> **WHAT TO PRODUCE**
Can you reproduce the whole listing below word for word, leaving out the pictures?

> **RECORD EXTRACTS**
»»

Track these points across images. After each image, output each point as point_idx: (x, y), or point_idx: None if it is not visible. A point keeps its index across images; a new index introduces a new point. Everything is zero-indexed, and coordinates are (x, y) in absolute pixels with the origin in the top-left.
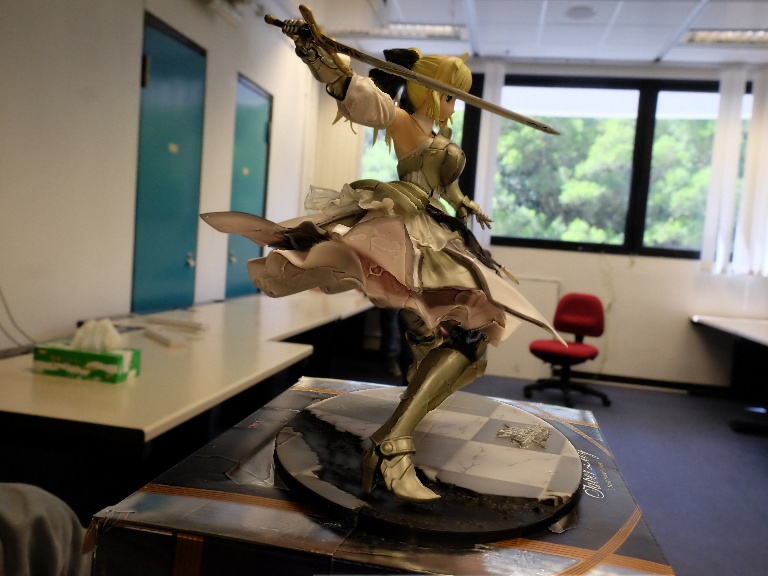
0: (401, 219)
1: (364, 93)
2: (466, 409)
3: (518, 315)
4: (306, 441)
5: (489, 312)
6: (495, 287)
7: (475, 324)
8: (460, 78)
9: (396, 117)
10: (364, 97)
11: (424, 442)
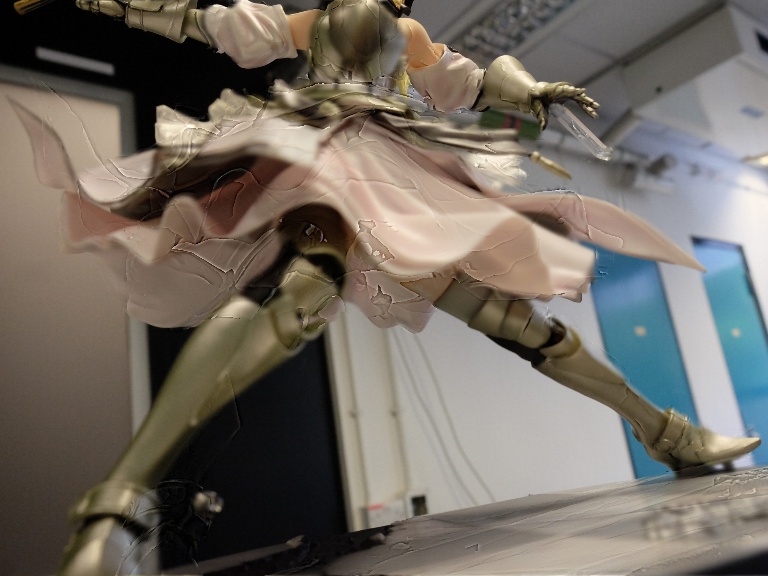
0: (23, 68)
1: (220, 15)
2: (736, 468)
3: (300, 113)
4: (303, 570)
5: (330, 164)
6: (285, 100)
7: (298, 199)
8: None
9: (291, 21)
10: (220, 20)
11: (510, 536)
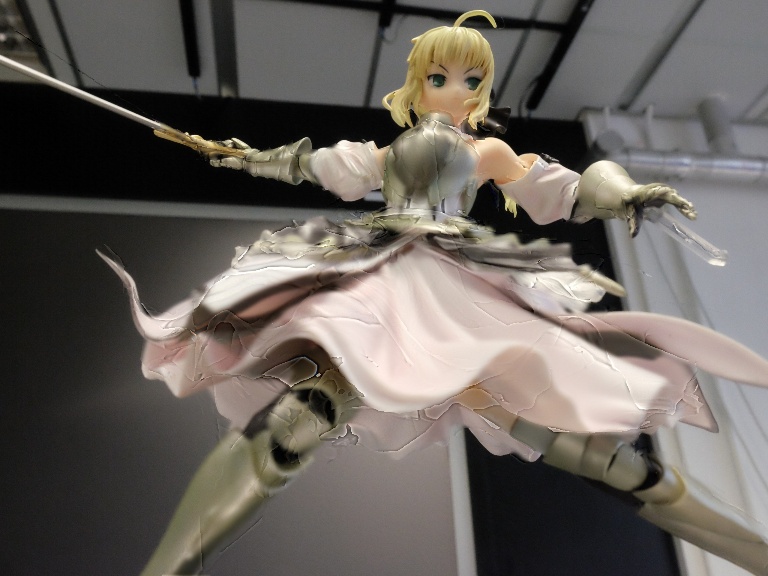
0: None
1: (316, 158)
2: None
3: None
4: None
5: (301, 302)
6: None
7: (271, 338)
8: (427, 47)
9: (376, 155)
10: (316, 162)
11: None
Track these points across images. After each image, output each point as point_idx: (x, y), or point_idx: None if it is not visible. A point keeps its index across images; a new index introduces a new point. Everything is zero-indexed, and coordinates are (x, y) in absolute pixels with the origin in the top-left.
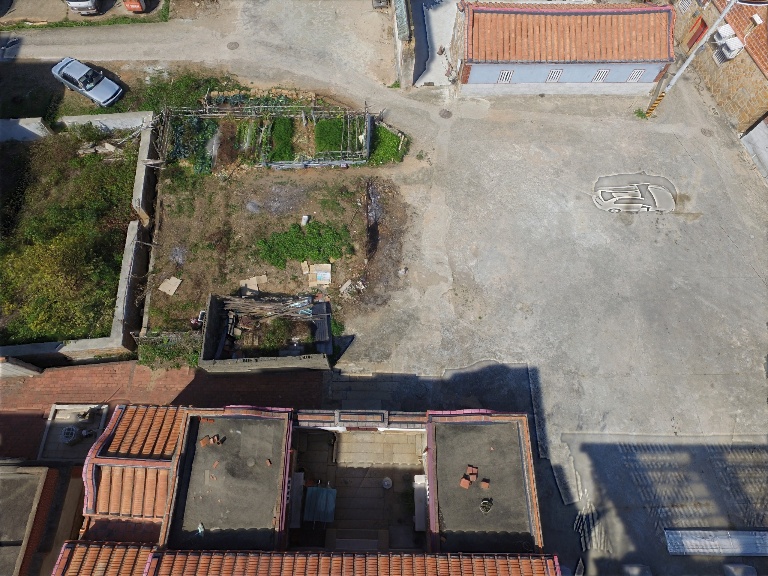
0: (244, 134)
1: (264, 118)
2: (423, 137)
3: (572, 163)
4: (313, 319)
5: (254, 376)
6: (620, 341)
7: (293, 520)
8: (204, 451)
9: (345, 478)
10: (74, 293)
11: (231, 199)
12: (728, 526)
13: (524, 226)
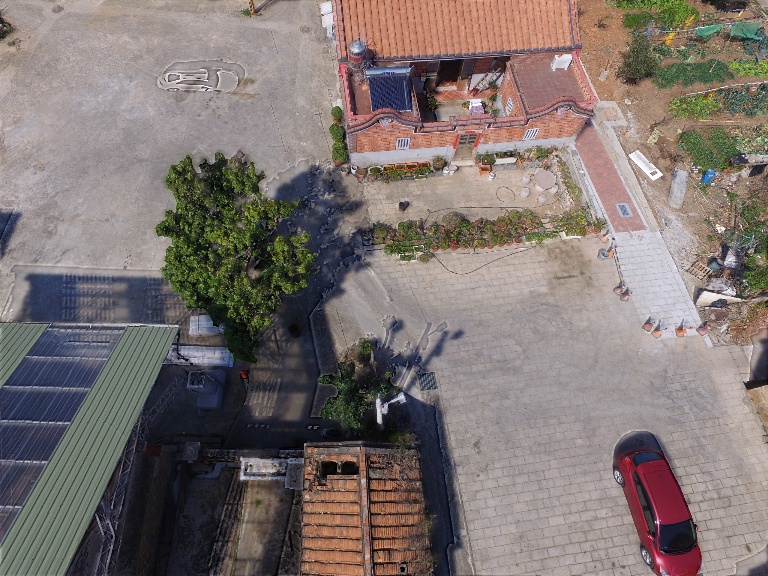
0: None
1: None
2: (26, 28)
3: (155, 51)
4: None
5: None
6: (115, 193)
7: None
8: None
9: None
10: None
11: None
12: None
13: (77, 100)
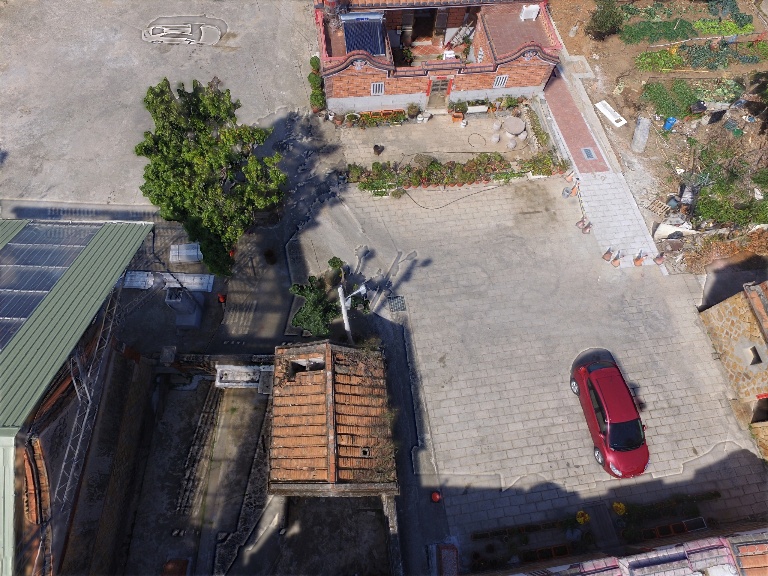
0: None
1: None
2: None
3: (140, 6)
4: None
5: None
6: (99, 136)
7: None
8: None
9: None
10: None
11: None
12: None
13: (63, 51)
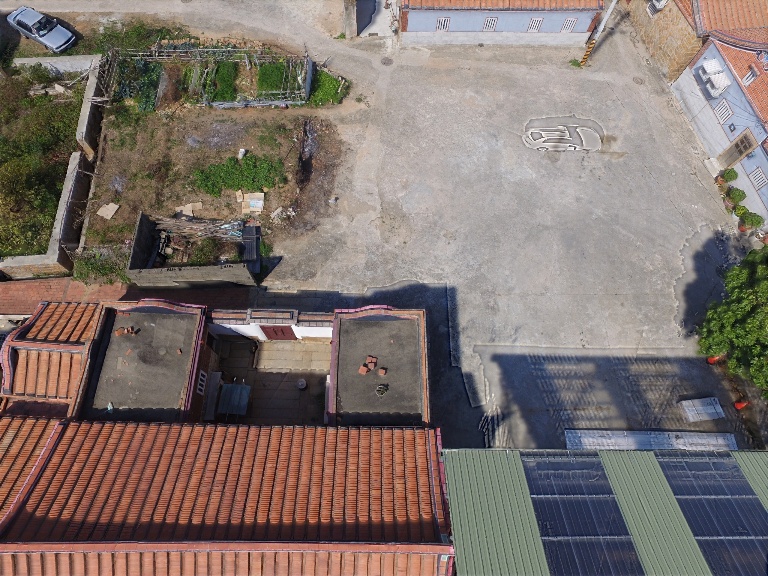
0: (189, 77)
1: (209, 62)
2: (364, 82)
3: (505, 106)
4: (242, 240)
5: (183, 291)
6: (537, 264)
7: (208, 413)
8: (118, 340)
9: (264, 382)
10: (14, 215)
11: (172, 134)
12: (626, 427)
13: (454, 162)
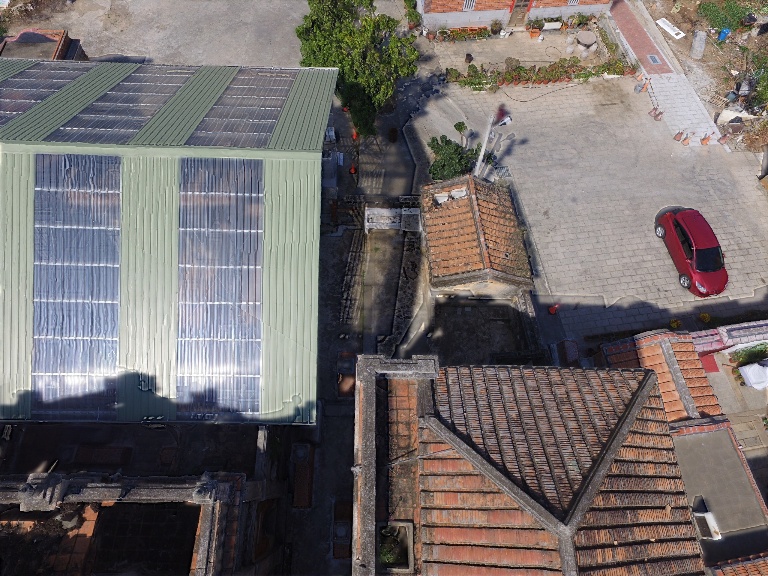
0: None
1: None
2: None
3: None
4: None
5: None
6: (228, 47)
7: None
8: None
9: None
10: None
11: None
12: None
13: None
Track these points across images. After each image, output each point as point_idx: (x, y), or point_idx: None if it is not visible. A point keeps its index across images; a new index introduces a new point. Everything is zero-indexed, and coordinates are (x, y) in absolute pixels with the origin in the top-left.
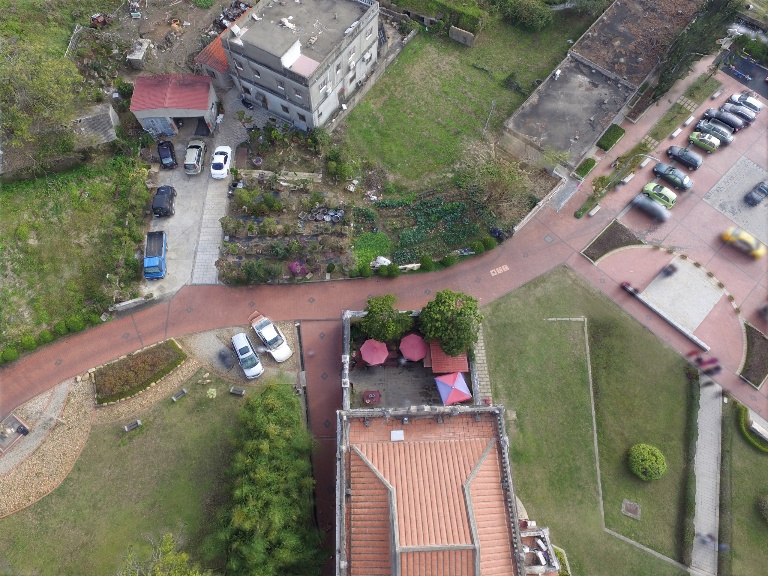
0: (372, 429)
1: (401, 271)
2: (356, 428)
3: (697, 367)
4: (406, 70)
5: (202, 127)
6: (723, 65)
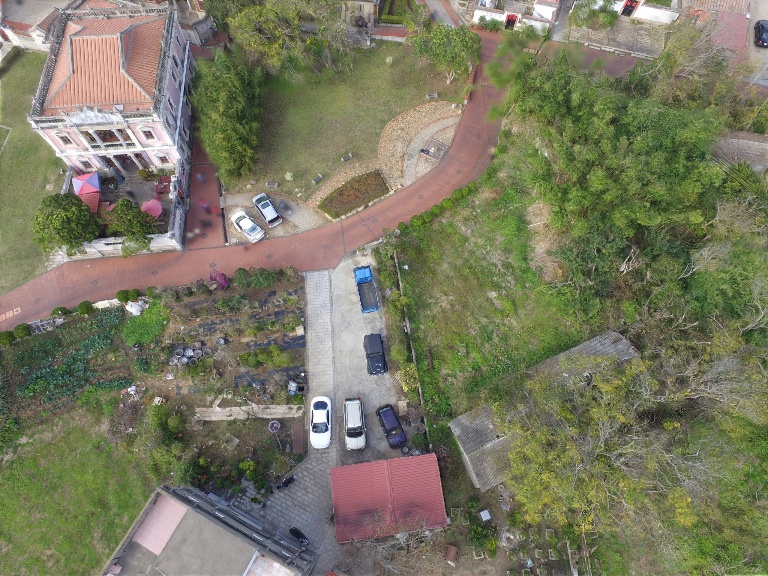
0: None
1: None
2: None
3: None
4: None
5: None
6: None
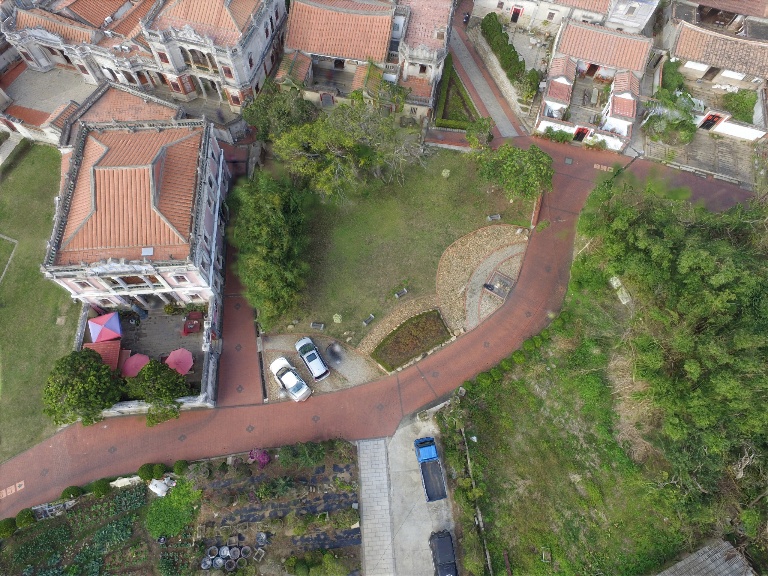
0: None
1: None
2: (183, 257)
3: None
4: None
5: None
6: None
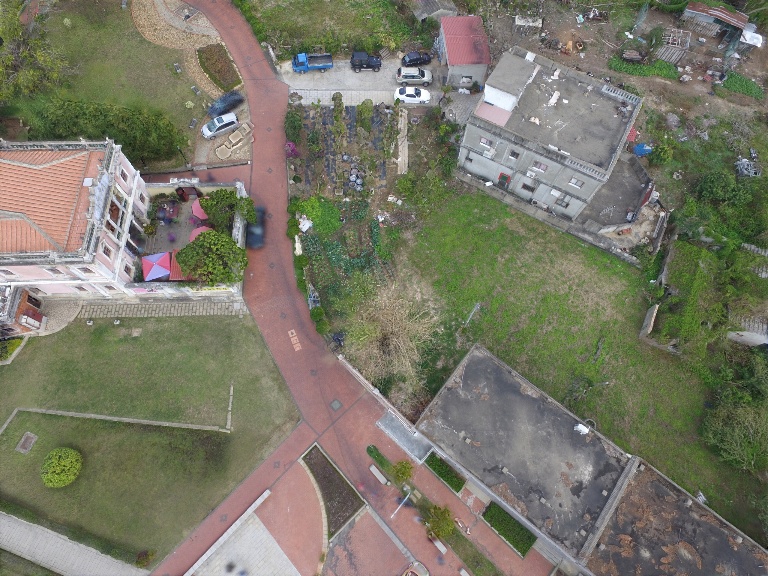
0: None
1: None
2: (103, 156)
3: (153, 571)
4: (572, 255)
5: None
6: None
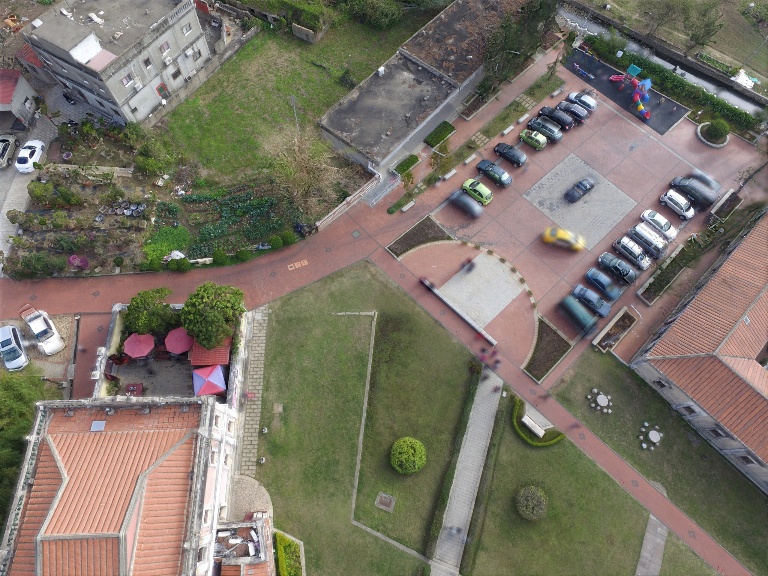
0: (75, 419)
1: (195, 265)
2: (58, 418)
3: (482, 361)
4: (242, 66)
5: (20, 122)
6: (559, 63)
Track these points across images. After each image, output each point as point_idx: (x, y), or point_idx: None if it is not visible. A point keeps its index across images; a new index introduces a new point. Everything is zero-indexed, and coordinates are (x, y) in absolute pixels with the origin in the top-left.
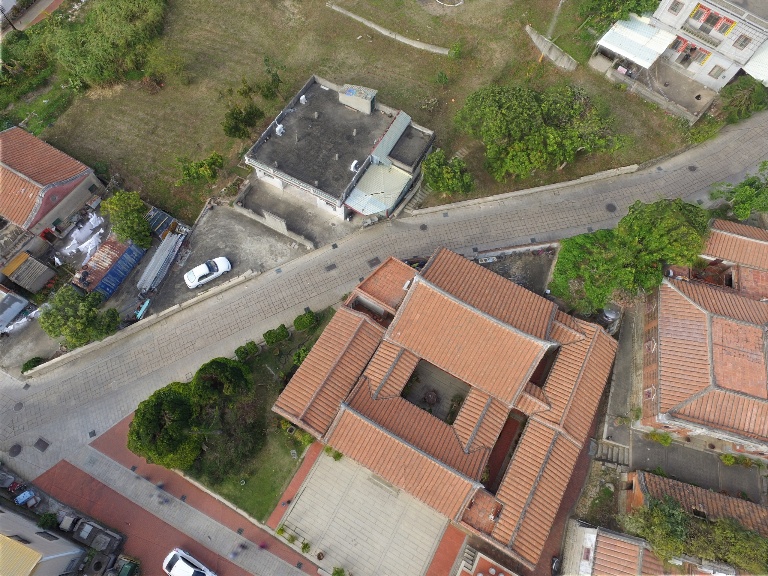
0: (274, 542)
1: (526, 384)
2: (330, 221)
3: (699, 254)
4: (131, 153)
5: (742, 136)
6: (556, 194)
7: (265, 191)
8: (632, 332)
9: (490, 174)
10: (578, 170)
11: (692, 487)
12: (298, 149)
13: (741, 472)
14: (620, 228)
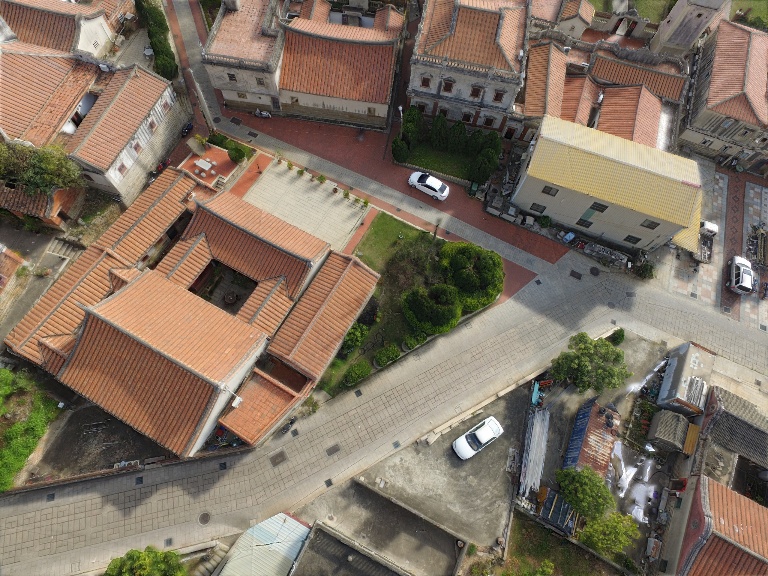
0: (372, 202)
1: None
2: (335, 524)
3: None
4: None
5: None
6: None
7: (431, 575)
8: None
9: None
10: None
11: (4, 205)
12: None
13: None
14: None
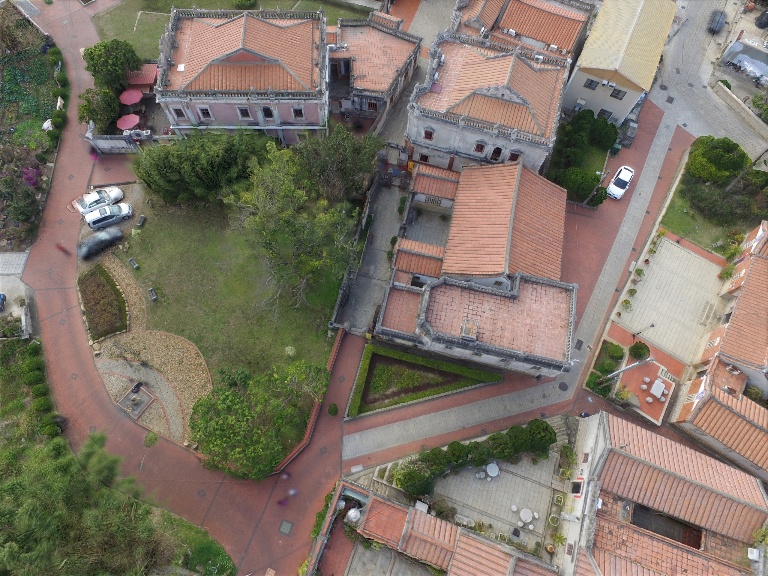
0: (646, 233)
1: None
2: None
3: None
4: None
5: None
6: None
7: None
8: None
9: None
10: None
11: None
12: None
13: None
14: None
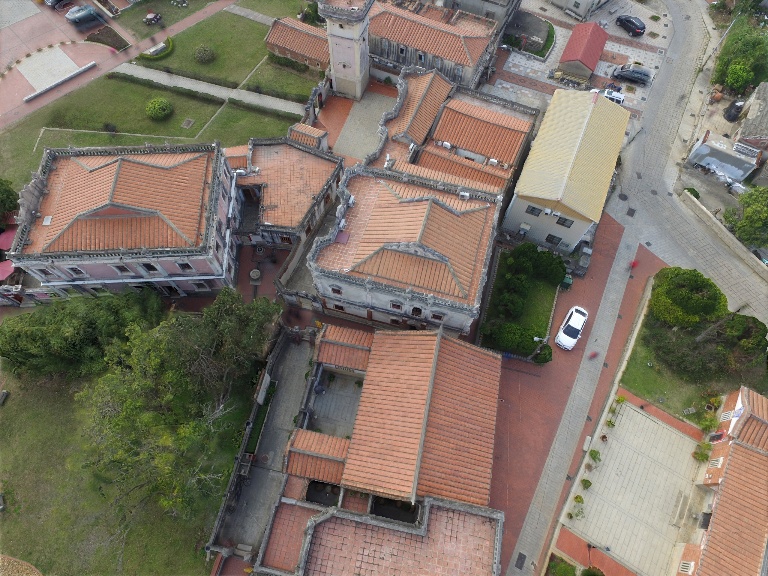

««

> **OUTPUT OF THE TASK**
Track these points across images. After each image, output each point as point_idx: (x, y), or point_idx: None if it is not visible. A point keeps its index across images; a new index introduces a new point. Everything is zero-indexed, and coordinates are (x, y) in absolute pixels with the origin in the top-left.
0: (401, 219)
1: (364, 93)
2: (466, 409)
3: (518, 315)
4: (306, 441)
5: (489, 312)
6: (495, 287)
7: (475, 324)
8: (460, 78)
9: (396, 117)
10: (364, 97)
11: (424, 442)
0: (23, 68)
1: (220, 15)
2: (736, 468)
3: (300, 113)
4: (303, 570)
5: (330, 164)
6: (285, 100)
7: (298, 199)
8: None
9: (291, 21)
10: (220, 20)
11: (510, 536)
0: None
1: (316, 158)
2: None
3: None
4: None
5: (301, 302)
6: None
7: (271, 338)
8: (427, 47)
9: (376, 155)
10: (316, 162)
11: None
Track these points across images. After each image, output each point as point_idx: (x, y), or point_idx: None if it is not visible. A point keeps its index across images; a new index introduces a new point. Everything is zero-indexed, and coordinates are (x, y) in absolute pixels with the origin in the top-left.
0: (244, 134)
1: (264, 118)
2: (423, 137)
3: (572, 163)
4: (313, 319)
5: (254, 376)
6: (620, 341)
7: (293, 520)
8: (204, 451)
9: (345, 478)
10: (74, 293)
11: (231, 199)
12: (728, 526)
13: (524, 226)
0: None
1: None
2: (26, 28)
3: (155, 51)
4: None
5: None
6: (115, 193)
7: None
8: None
9: None
10: None
11: None
12: None
13: (77, 100)
0: None
1: None
2: None
3: (140, 6)
4: None
5: None
6: (99, 136)
7: None
8: None
9: None
10: None
11: None
12: None
13: (63, 51)
0: (189, 77)
1: (209, 62)
2: (364, 82)
3: (505, 106)
4: (242, 240)
5: (183, 291)
6: (537, 264)
7: (208, 413)
8: (118, 340)
9: (264, 382)
10: (14, 215)
11: (172, 134)
12: (626, 427)
13: (454, 162)
0: None
1: None
2: None
3: None
4: None
5: None
6: (228, 47)
7: None
8: None
9: None
10: None
11: None
12: None
13: None
Track these points across images. After each image, output each point as point_idx: (x, y), or point_idx: None if it is not visible. A point keeps its index across images; a new index introduces a new point. Everything is zero-indexed, and coordinates are (x, y) in absolute pixels with the origin in the top-left.
0: (372, 429)
1: (401, 271)
2: (356, 428)
3: (697, 367)
4: (406, 70)
5: (202, 127)
6: (723, 65)
0: None
1: None
2: None
3: None
4: None
5: None
6: None
0: None
1: None
2: (183, 257)
3: None
4: None
5: None
6: None
0: None
1: None
2: (103, 156)
3: (153, 571)
4: (572, 255)
5: None
6: None
0: (75, 419)
1: (195, 265)
2: (58, 418)
3: (482, 361)
4: (242, 66)
5: (20, 122)
6: (559, 63)
Track these points across images. After each image, output each point as point_idx: (x, y), or point_idx: None if it is not visible. A point keeps its index across images; a new index introduces a new point. Everything is zero-indexed, and coordinates are (x, y) in absolute pixels with the origin in the top-left.
0: (274, 542)
1: (526, 384)
2: (330, 221)
3: (699, 254)
4: (131, 153)
5: (742, 136)
6: (556, 194)
7: (265, 191)
8: (632, 332)
9: (490, 174)
10: (578, 170)
11: (692, 487)
12: (298, 149)
13: (741, 472)
14: (620, 228)
0: (372, 202)
1: None
2: (335, 524)
3: None
4: None
5: None
6: None
7: (431, 575)
8: None
9: None
10: None
11: (4, 205)
12: None
13: None
14: None
0: (646, 233)
1: None
2: None
3: None
4: None
5: None
6: None
7: None
8: None
9: None
10: None
11: None
12: None
13: None
14: None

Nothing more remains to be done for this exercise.